Start of SUPPLIED MATERIAL
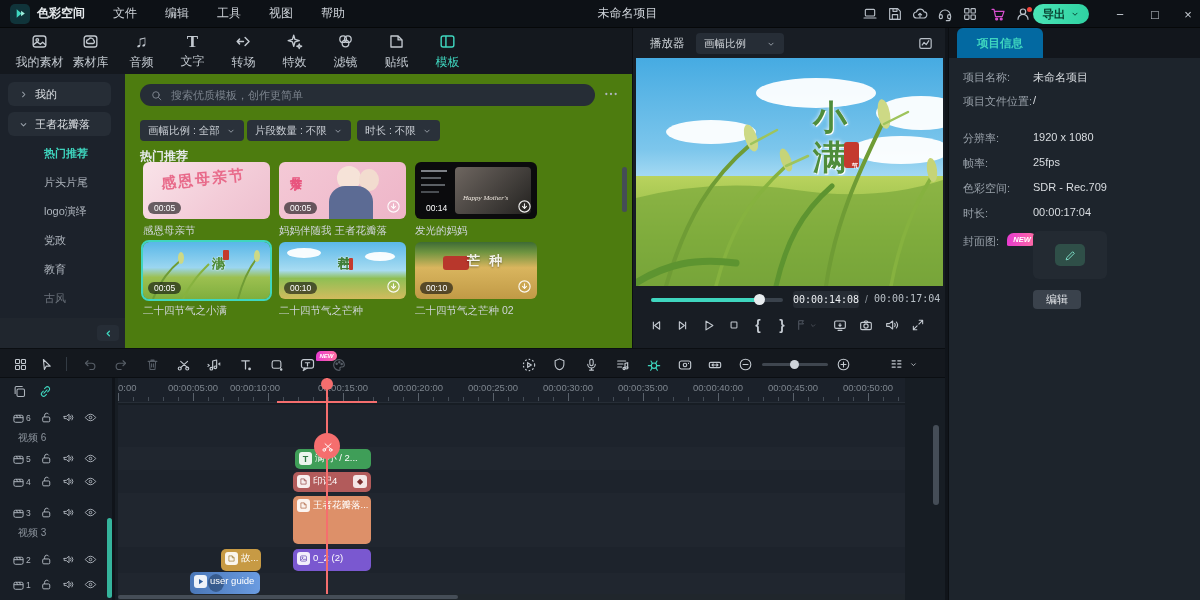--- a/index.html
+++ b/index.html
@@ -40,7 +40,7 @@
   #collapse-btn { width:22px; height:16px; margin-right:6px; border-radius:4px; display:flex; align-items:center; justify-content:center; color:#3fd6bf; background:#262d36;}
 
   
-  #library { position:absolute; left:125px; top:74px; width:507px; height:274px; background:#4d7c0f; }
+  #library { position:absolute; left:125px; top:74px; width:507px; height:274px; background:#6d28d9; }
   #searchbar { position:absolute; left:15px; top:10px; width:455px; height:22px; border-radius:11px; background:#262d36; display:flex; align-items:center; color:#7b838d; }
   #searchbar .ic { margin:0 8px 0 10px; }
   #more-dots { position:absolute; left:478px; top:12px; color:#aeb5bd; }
End of SUPPLIED MATERIAL
#### WORK TO COMPLETE:
Look through the data above. Each line containing the word "library" needs to be copied.

#### EXERCISE RESULT:
-  #library { position:absolute; left:125px; top:74px; width:507px; height:274px; background:#4d7c0f; }
+  #library { position:absolute; left:125px; top:74px; width:507px; height:274px; background:#6d28d9; }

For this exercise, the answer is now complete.